[Stored data entries]

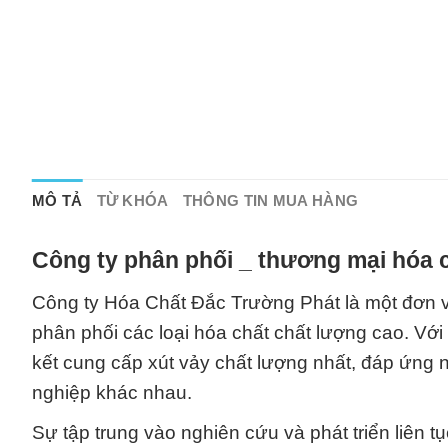
MÔ TẢ
TỪ KHÓA
THÔNG TIN MUA HÀNG
Công ty phân phối _ thương mại hóa c
Công ty Hóa Chất Đắc Trường Phát là một đơn vị
phân phối các loại hóa chất chất lượng cao. Với
kết cung cấp xút vảy chất lượng nhất, đáp ứng
nghiệp khác nhau.
Sự tập trung vào nghiên cứu và phát triển liên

• REQUEST
The only reply wanted is the number of lines in the records above containing the word "phối".

• EXERCISE SOLUTION
2